- [WHAT YOU NEED TO DO] Quote every line of text from the records below word for word, and leave the pictures out of your answer.

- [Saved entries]
· · ·
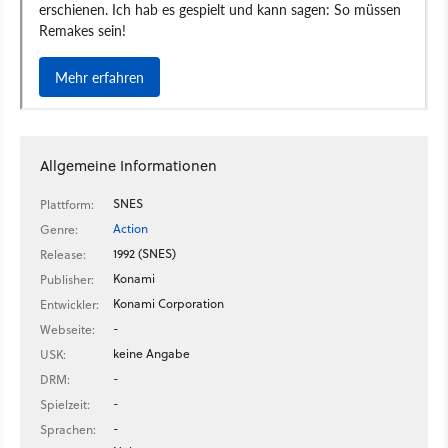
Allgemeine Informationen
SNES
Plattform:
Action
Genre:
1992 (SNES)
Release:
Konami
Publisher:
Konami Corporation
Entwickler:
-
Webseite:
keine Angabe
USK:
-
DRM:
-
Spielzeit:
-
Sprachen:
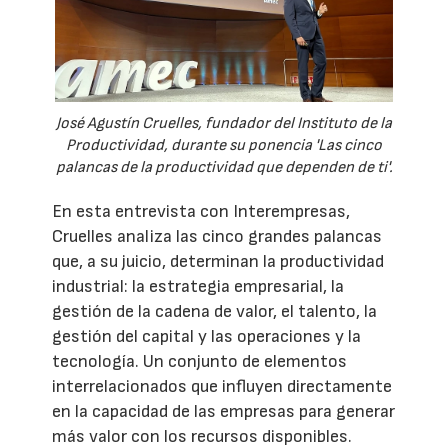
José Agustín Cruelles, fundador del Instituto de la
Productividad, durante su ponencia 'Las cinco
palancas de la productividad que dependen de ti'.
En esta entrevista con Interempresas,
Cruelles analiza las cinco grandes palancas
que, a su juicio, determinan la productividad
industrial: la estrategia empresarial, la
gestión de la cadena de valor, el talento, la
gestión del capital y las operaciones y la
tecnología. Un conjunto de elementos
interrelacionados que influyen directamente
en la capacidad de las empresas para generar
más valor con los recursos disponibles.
· · ·
- [TASK OUTPUT]
Allgemeine Informationen
SNES
Plattform:
Action
Genre:
1992 (SNES)
Release:
Konami
Publisher:
Konami Corporation
Entwickler:
-
Webseite:
keine Angabe
USK:
-
DRM:
-
Spielzeit:
-
Sprachen:
José Agustín Cruelles, fundador del Instituto de la
Productividad, durante su ponencia 'Las cinco
palancas de la productividad que dependen de ti'.
En esta entrevista con Interempresas,
Cruelles analiza las cinco grandes palancas
que, a su juicio, determinan la productividad
industrial: la estrategia empresarial, la
gestión de la cadena de valor, el talento, la
gestión del capital y las operaciones y la
tecnología. Un conjunto de elementos
interrelacionados que influyen directamente
en la capacidad de las empresas para generar
más valor con los recursos disponibles.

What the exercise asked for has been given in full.